● TEXTAUSZUG:
----------------------------------------
Tüfteln und forschen
Pascal Bieri hat mit seinem alten Freund aus Surseer Kantizeiten, Christoph Jenny, und den beiden ETH-Lebensmittelingenieure Lukas Böni und Eric Stirnemann das Unternehmen gegründet. Zuvor hat er für die Migros in der Lebensmittelproduktion in Estavayer-le-Lac und in Bischofszell gearbeitet, ehe er für drei Jahre in die USA ging und dort ebenfalls für die Migros in der Schokoladenproduktion tätig war. Die Inspiration hat sich der Surseer im Land der unbegrenzten Möglichkeiten geholt, nicht zuletzt aufgrund der dortigen Entwicklung auf dem Vegan-Fleischmarkt mit den innovativen Unternehmen Beyond Meat und Impossible Foods.
----------------------------------------
● Datensätze:
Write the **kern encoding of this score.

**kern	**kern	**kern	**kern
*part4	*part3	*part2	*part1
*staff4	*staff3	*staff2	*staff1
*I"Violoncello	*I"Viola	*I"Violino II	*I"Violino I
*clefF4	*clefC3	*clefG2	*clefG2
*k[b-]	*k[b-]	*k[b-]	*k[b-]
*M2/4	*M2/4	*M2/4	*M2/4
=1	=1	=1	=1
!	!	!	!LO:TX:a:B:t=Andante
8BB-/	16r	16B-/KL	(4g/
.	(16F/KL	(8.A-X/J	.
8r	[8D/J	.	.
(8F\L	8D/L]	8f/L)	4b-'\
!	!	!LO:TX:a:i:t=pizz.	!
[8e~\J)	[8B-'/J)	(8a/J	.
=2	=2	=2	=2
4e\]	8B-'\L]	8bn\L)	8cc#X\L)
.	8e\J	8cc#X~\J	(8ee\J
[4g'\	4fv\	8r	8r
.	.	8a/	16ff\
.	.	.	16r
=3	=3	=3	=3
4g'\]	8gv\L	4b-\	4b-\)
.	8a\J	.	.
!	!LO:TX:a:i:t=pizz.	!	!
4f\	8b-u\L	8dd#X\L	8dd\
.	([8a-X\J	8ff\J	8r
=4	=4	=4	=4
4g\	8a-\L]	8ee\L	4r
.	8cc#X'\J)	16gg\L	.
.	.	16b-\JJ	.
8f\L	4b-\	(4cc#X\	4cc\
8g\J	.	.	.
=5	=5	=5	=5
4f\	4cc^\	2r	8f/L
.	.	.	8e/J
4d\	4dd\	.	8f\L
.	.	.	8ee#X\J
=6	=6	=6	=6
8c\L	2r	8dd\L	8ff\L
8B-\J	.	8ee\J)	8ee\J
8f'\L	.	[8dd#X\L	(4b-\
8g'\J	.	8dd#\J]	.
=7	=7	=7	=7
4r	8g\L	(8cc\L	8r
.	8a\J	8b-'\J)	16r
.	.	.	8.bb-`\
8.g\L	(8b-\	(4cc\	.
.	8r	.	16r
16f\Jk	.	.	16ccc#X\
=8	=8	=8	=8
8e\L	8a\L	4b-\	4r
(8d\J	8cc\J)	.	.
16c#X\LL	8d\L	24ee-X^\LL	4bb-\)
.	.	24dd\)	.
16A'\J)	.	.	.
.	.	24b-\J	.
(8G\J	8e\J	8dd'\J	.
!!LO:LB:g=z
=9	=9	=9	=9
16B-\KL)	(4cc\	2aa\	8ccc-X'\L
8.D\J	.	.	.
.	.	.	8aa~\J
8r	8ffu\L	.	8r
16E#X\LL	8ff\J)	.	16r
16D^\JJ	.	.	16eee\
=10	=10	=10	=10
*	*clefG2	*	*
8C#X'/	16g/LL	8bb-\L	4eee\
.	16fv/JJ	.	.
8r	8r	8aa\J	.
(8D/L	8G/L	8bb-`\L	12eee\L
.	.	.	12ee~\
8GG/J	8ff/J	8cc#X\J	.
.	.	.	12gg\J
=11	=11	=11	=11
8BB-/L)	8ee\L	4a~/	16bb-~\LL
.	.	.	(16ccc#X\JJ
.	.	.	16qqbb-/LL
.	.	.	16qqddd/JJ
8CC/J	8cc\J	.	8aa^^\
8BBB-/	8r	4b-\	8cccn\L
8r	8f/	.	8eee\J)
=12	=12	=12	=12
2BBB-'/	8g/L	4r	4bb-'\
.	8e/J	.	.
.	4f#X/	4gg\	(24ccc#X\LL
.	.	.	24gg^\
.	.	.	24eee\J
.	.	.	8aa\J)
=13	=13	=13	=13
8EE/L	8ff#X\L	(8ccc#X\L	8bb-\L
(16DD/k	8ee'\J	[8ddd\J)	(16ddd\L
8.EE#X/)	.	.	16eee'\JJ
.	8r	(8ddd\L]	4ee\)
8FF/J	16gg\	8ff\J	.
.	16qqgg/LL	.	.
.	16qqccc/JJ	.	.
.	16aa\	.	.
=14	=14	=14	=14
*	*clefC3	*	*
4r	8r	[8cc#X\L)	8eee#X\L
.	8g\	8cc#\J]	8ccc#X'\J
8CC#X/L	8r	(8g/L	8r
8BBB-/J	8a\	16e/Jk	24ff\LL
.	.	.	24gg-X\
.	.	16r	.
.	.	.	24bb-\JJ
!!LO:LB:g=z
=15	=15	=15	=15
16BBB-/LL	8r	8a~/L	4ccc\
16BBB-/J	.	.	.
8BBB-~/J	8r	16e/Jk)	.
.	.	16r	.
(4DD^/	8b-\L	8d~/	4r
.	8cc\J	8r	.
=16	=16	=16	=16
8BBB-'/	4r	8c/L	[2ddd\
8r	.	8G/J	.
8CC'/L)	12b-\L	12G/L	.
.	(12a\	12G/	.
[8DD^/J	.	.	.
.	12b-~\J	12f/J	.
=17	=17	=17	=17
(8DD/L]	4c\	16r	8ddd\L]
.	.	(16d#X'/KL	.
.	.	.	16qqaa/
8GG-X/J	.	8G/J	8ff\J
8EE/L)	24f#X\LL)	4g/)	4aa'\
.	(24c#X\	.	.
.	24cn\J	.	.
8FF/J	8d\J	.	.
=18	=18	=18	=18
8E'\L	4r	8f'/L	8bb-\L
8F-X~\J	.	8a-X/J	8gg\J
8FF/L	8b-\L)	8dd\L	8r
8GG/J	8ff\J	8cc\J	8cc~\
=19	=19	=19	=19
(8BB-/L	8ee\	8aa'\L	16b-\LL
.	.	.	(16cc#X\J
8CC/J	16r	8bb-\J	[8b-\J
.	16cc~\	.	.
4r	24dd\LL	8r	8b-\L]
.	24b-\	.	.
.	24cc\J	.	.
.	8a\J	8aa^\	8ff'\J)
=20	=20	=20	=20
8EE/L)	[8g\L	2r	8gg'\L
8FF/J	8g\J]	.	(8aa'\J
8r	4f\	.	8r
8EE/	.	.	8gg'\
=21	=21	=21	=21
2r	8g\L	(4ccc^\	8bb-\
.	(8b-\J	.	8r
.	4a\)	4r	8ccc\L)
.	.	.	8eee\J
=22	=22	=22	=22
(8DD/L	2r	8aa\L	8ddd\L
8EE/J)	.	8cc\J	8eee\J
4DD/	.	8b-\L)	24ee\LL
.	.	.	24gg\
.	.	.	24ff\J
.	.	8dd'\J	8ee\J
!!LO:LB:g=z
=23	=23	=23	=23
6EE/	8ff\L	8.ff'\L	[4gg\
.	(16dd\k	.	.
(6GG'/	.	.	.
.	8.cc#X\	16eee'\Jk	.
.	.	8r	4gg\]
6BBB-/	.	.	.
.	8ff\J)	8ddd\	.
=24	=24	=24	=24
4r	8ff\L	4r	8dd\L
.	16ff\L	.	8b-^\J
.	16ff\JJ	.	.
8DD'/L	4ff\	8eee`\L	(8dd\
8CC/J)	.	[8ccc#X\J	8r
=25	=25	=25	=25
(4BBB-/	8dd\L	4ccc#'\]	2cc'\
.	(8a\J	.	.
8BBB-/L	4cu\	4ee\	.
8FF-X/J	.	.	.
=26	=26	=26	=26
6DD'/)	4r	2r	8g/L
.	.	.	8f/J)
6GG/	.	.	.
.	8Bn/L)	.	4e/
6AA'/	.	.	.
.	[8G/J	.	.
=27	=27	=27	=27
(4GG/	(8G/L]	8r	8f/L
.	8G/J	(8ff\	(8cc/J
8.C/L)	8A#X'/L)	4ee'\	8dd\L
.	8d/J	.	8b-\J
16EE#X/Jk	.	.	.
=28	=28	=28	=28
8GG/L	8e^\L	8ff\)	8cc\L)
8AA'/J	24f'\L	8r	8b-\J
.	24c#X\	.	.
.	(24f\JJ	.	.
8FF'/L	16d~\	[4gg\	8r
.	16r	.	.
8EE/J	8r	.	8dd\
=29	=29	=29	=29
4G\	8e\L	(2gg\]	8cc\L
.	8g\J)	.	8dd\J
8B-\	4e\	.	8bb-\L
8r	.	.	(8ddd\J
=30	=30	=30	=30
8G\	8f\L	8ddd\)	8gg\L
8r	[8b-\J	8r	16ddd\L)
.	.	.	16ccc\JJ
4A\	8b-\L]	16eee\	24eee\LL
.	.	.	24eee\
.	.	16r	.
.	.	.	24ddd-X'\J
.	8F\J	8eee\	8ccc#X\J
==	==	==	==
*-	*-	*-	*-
----------------------------------------
● ZU LÖSENDE AUFGABE: Schreibe den Textauszug über die Unternehmensgründung im Anschluss an seinen letzten Satz weiter. Die Einträge haben keinen Bezug zum Textauszug über die Unternehmensgründung.

● LÖSUNG DER AUFGABE:
Eine Prognose im neuesten Industry Report der britischen Grossbank Barclays beziffert das Geschäft mit Pflanzenfleisch in zehn Jahren auf 140 Milliarden Dollar. Das wären zehn Prozent des globalen tierischen Fleischmarkts. Kaum zurück in der Schweiz, fertigt Bieri mit seinem Cousin Lukas Böni einen rudimentären Businessplan auf zwei Seiten an. Der deutsche Lebensmittelingenieur und ETH-Professor Erich Windhab, der bereits in den Neunzigerjahren mit Extrusionstechnologie experimentiert hatte, findet auf Anhieb Interesse. Danach geht es schnell. Die ETH unterstützt das Spin-off mit einem Startkapital von 150 000 Franken aus dem ETH Pioneer Fellowship und stellt ihr Lebensmittellabor und ihre Geräte am Institut für Nahrungsmittel, Ernährung und Gesundheit zur Verfügung. Dort steht schon ein Extruder bereit.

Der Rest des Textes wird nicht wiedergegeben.